AUTHOR=Huang Zehao , Yang Yuanjian , Bi Xueyan , Zong Lian , Li Wanju , Huang Ling TITLE=Localized urban canopy model and improved anthropogenic heat parameters in the weather research and forecasting model: Simulation of a warm-sector heavy rainfall event over the pearl river delta urban agglomeration JOURNAL=Frontiers in Environmental Science VOLUME=10 YEAR=2022 URL=https://www.frontiersin.org/journals/environmental-science/articles/10.3389/fenvs.2022.1078820 DOI=10.3389/fenvs.2022.1078820 ISSN=2296-665X ABSTRACT=

Warm-sector heavy rainfall in South China is a frequent type of precipitation in summer in the Pearl River Delta region. The complexity of the mechanisms involved in the triggering of convection, especially the effects of urbanization, has greatly increased the uncertainty of numerical simulations of warm-sector heavy rainfall. In this study, five new surface parameters with five new anthropogenic heat (AH) parameters were constructed and coupled with the urban canopy model (UCM) of the Weather Research and Forecasting model, version 4.1, based on the local climate zone system over the Pearl River Delta Urban Agglomeration (PRDUA). Taking a typical warm-sector heavy rainfall process that occurred in the PRDUA on 20 April 2019 as an example, five groups of experiments involving different schemes were compared and analyzed, revealing that the precipitation simulated using the localized UCM with the new AH parameters was the best (closest to observations).

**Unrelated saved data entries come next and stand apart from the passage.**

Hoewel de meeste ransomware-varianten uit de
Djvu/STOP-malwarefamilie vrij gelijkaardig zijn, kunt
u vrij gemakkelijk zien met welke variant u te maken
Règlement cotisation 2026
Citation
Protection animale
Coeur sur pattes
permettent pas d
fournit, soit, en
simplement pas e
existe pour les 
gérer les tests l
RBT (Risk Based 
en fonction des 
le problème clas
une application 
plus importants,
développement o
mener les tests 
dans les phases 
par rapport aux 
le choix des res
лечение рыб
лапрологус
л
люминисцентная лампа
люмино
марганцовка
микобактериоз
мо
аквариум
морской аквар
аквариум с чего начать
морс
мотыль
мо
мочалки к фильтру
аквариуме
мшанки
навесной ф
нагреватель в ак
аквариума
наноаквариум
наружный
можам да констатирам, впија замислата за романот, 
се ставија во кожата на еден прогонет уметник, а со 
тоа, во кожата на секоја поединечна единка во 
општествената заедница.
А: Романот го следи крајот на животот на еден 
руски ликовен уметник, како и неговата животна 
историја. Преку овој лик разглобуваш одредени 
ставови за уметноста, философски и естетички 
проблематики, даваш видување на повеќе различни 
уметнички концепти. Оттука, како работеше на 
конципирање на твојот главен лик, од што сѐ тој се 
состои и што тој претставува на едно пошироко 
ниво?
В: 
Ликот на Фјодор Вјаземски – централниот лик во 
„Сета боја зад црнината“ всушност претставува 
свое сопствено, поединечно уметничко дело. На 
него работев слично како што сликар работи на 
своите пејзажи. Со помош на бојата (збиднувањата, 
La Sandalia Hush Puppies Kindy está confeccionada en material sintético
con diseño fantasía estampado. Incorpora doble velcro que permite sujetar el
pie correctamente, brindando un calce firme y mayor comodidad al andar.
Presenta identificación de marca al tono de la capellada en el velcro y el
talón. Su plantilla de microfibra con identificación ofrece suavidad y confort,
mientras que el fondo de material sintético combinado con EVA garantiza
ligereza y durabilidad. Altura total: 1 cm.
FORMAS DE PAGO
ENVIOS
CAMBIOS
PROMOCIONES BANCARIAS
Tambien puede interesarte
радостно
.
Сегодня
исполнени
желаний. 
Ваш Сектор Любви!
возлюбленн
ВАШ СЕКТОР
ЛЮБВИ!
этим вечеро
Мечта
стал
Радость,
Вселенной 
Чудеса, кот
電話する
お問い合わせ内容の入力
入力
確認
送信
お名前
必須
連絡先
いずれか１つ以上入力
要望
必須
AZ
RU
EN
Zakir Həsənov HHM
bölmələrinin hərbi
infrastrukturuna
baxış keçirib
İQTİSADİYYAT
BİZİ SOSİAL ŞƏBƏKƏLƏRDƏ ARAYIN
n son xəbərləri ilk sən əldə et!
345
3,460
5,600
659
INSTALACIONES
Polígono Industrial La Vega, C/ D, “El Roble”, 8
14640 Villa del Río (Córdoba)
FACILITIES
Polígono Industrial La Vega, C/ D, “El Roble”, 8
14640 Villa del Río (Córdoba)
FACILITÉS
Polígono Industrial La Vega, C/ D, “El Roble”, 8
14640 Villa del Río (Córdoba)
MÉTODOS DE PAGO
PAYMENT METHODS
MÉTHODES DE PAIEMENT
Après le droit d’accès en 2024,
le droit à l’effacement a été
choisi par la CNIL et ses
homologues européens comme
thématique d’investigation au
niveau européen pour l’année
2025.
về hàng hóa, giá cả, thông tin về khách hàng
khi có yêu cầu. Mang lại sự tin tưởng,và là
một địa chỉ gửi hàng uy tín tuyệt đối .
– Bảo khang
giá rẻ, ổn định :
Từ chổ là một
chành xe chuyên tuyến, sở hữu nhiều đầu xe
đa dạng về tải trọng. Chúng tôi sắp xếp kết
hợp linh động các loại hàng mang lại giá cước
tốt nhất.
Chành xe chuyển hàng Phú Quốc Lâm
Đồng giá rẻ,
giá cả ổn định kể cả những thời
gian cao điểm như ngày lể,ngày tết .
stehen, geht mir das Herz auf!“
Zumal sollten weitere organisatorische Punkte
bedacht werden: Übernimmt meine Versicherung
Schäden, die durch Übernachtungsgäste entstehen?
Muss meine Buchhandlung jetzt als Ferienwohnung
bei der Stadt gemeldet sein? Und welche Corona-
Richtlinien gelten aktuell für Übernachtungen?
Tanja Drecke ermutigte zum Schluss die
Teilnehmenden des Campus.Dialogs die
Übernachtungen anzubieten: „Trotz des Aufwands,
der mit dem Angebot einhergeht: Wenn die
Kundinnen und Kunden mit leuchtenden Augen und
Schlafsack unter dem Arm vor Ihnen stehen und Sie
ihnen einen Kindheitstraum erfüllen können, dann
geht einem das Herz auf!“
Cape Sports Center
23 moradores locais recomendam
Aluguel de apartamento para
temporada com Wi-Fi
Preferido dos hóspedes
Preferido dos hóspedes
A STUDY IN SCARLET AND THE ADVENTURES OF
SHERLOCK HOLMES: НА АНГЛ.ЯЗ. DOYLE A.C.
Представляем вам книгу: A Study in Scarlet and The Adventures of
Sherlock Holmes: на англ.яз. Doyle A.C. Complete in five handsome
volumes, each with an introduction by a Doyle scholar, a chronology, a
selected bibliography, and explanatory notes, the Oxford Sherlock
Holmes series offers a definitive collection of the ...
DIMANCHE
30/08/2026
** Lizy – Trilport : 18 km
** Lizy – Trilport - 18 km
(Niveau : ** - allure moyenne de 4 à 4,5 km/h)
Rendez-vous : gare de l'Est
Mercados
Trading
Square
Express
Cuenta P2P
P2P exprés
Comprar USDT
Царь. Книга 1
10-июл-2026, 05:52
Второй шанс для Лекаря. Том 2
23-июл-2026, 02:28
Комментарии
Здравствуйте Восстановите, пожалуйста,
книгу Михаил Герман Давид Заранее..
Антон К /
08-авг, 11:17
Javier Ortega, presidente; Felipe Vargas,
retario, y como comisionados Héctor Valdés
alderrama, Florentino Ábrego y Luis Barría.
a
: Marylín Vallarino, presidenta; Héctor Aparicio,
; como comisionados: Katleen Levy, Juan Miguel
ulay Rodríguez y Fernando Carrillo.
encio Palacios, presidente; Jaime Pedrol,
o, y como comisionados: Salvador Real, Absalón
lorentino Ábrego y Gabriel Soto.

The localized UCM successfully simulated the increase in 2 m temperature and sensible heat flux and the resultant thermal forcing in urban areas, which promoted the convergence of low-level southerly winds with water vapor and the lifting of the lower-layer warm and humid water vapor to the upper layers in the urban center, leading to a significant increase of precipitation. The improved AH parameters enhanced the anthropogenic heat and its vertical conduction in urban areas, but contributed only marginally to the convergence of 10 m winds. Compared with observations from wind profile radar, it was found that the localized UCM enhanced the accuracy of the simulated horizontal wind field convergence at upper and lower levels, while the improved AH parameters enhanced the accuracy of the simulated low-level jet intensity and vertical movement, which are important drivers for the spatial variation in warm-sector heavy rainfall over the PRDUA. The current findings will be helpful for improving the model skill in simulating warm-sector heavy rainfall over high-density urban areas, as well as enhancing understanding of the impact mechanism of urbanization on the occurrence and development of warm-sector heavy rainfall.